Le fait que nos voisins et amis mexicains doivent dorénavant obtenir un visa pour visiter le Canada nous permet de constater avec étonnement à quel point des décideurs pourtant bien avisés peuvent parfois prendre des décisions qui manquent de vision.

Puisque les demandes de statut de réfugié du Mexique représentent maintenant plus d'un quart de toutes les demandes de personnes cherchant à fuir les conflits et la persécution, cette décision semble à première vue justifiée, équitable et raisonnable.

 

 

Sans autre préavis, un délai de conformité de 48 heures a été imposé à des milliers de ressortissants mexicains qui, de bonne foi, se préparaient à voyager dans diverses régions du Canada. Le tout exécuté à la veille de leur période de congé annuel estival.

Ce délai inéquitable a causé préjudice à notre propre industrie touristique avec d'innombrables annulations de billets d'avion, de réservations hôtelières, de locations de voiture, de rassemblements de familles et d'amis, sans compter l'état de panique créé dans nos établissements diplomatiques au Mexique. De nombreux reportages ont indiqué que des centaines de Mexicains tentaient toujours de soumettre leur demande de 85$ aux fonctionnaires canadiens pris de court. Mais à quoi a-t-on pensé?

Le Mexique n'est pas un quelconque pays d'un autre hémisphère. Cette puissance émergente est la 11e économie au monde. C'est un partenaire et ami de longue date du Canada. Nous entretenons d'excellentes relations avec ce pays depuis plus de 65 ans et nos liens se sont particulièrement resserrés au cours des 15 dernières années grâce à l'Accord de libre-échange nord-américain (ALENA).

Le Mexique est le cinquième marché d'exportation en importance pour le Canada. Au cours des 15 dernières années, des entreprises canadiennes ont injecté au Mexique plus de 9 milliards en investissements directs et nous sommes maintenant le troisième investisseur étranger en importance. Plus de 2000 entreprises canadiennes sont établies dans ce pays. En 2008, 1,2 million de Canadiens ont dépensé 1,5 milliard au Mexique.

Ces nouvelles tensions indésirables exercent ainsi une pression accrue sur nos industries touristiques respectives, déjà durement touchées cette année par le virus A (H1N1) au Mexique et la météo peu clémente du nord-est du Canada.

Le Mexique demeure la sixième source de visiteurs au Canada avec plus de 260 000 arrivées par an. Tourisme Montréal a indiqué que 90 000 Mexicains injectent chaque année environ 60 millions dans l'économie de la métropole. Une telle approche peu éclairée de la part de certains décideurs canadiens pourrait mettre en péril la viabilité de notre industrie touristique bilatérale et exercer une pression inutile sur une relation exemplaire... Et si le Mexique devait gentiment répliquer et éventuellement adopter une approche semblable en exigeant des visas et des frais des visiteurs canadiens? À ce stade du débat, il a eu la sagesse de ne s'en prendre qu'aux représentants officiels du pays.

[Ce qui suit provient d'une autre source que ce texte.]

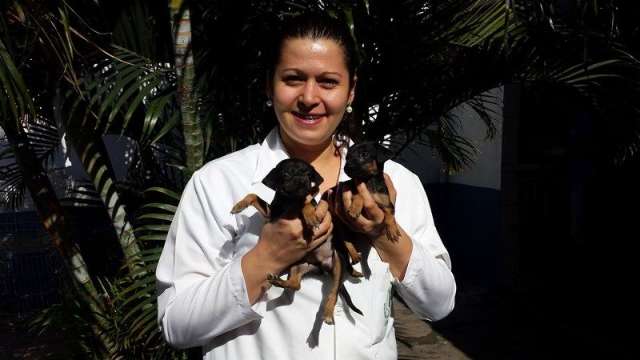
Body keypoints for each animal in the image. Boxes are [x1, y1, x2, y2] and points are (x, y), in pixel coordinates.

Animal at [230, 158, 360, 324]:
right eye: (286, 174)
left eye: (308, 174)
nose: (302, 180)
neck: (289, 200)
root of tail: (322, 265)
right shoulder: (271, 214)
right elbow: (253, 195)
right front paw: (239, 205)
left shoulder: (304, 201)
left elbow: (305, 202)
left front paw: (310, 216)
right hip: (298, 265)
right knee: (296, 285)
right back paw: (278, 281)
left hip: (338, 263)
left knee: (334, 292)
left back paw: (328, 313)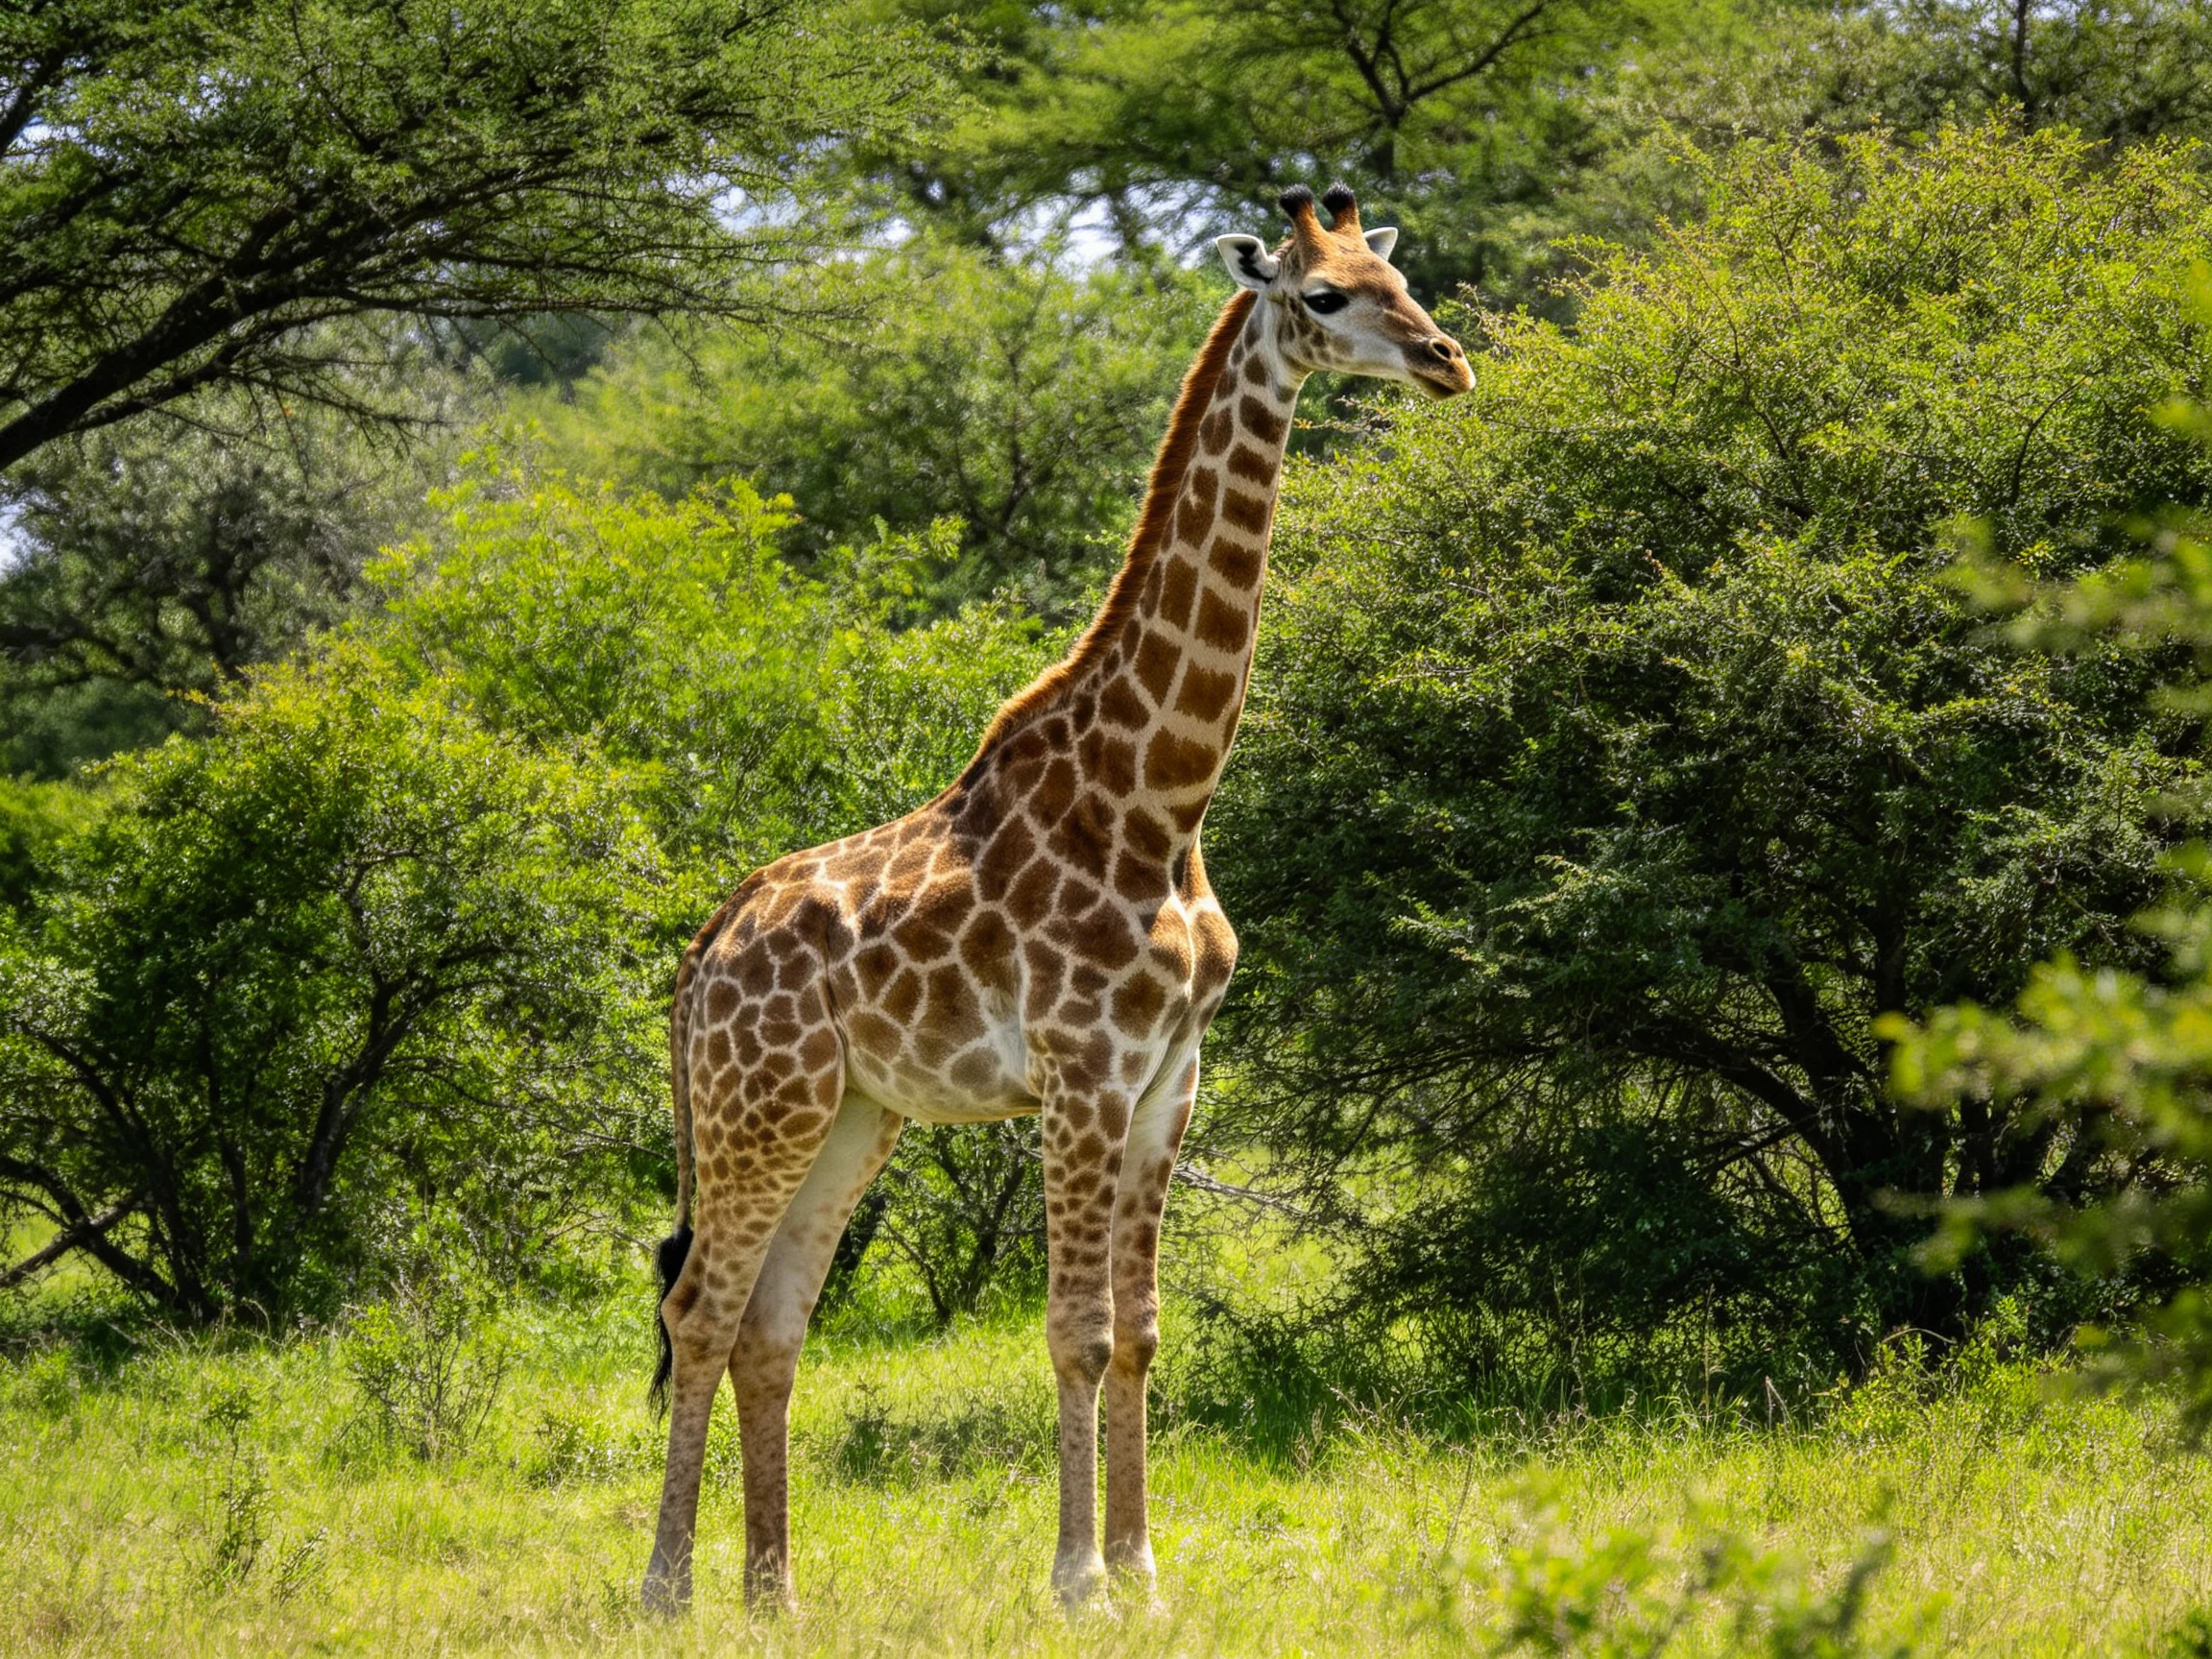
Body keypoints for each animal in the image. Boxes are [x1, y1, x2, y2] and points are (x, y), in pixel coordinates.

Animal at [640, 182, 1473, 1616]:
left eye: (1398, 279)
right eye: (1323, 295)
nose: (1446, 360)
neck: (1162, 800)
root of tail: (703, 953)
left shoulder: (1171, 1079)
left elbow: (1138, 1334)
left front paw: (1145, 1572)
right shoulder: (1083, 1073)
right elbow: (1076, 1335)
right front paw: (1080, 1578)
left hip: (852, 1115)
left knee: (770, 1325)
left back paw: (773, 1593)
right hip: (763, 1104)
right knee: (700, 1310)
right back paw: (667, 1592)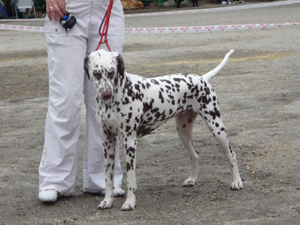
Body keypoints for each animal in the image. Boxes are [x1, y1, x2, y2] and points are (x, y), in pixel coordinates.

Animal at [83, 48, 243, 211]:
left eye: (111, 72)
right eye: (96, 73)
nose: (106, 94)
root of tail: (201, 78)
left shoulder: (130, 142)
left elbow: (131, 179)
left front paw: (130, 202)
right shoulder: (107, 142)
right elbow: (108, 179)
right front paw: (107, 200)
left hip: (216, 127)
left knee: (232, 154)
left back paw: (237, 182)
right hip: (183, 132)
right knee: (195, 154)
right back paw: (192, 179)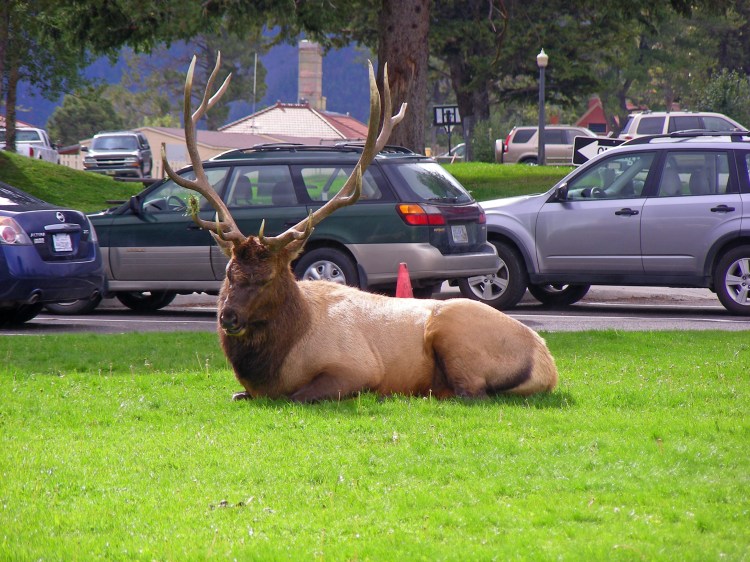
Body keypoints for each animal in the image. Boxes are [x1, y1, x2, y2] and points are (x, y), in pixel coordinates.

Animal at [163, 54, 558, 402]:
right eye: (229, 273)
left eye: (267, 278)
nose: (228, 316)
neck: (275, 368)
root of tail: (548, 363)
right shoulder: (247, 389)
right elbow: (237, 394)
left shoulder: (357, 367)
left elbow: (299, 396)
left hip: (453, 328)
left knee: (470, 392)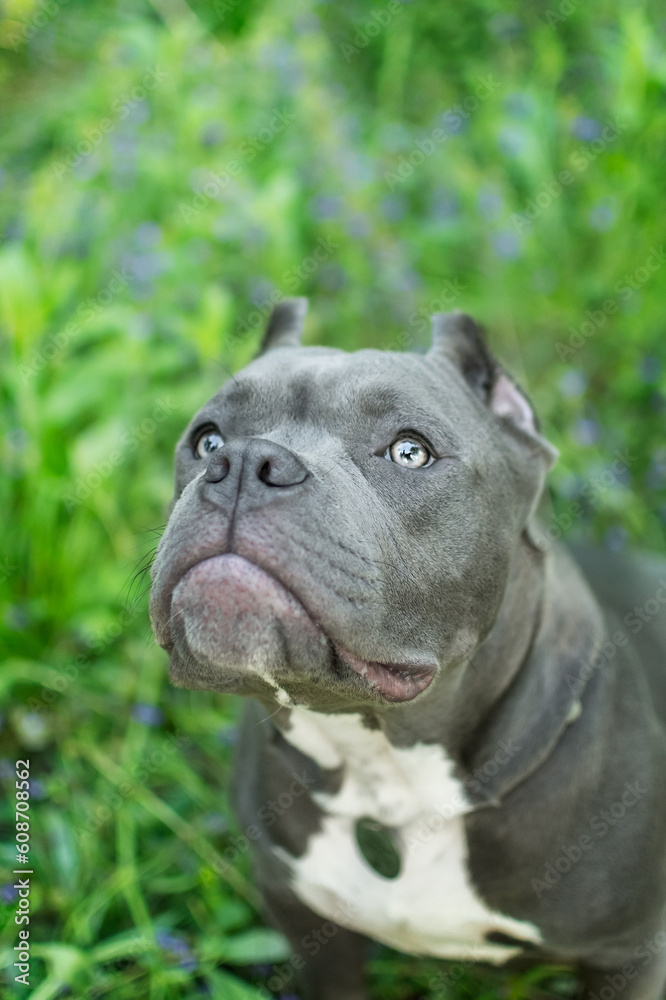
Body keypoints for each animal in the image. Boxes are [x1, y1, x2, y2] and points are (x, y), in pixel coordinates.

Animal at [150, 302, 664, 1000]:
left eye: (410, 450)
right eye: (206, 438)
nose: (246, 462)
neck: (386, 775)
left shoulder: (630, 955)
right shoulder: (304, 916)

Derrière cette décision peu réfléchie réside la question des demandes d'asile formulées par un nombre grandissant de ressortissants mexicains cherchant à fuir leur conjoncture économique et sociale. Les défis liés à la hausse de la criminalité et de la pauvreté font du Canada un endroit de rêve pour nombre de Mexicains qui ne voient pas d'avenir pour leurs enfants et qui souhaitent leur offrir une part de cette terre d'accueil et de compassion.

De nombreux reportages ont aussi fait état de l'existence au Mexique de promotions frauduleuses formulées par des parties sans scrupules cherchant à profiter de notre système de demande d'asile, poussant ainsi des centaines de citoyens à tenter leur chance et entraînant une augmentation accrue et récente des demandes d'asile.

Plutôt que d'annoncer des mesures que l'on aurait pu mettre en place dans un délai raisonnable de 90 jours, d'accroître les ressources afin de mieux soutenir nos agents locaux d'immigration, de multiplier nos efforts de communication grand public afin de contrer la fraude et d'accélérer nos enquêtes sur ces agissements suspects, un bien-pensant a choisi une solution facile. Il a de ce fait pénalisé 96% des Mexicains de bonne foi souhaitant visiter notre pays. Bon coup pour nos relations bilatérales et tant pis pour les dommages causés à notre image à l'étranger. Beau travail, Canada!

L'auteur est spécialiste en matière de stratégies et de communications et associé directeur du bureau montréalais du cabinet international Cohn&Wolfe.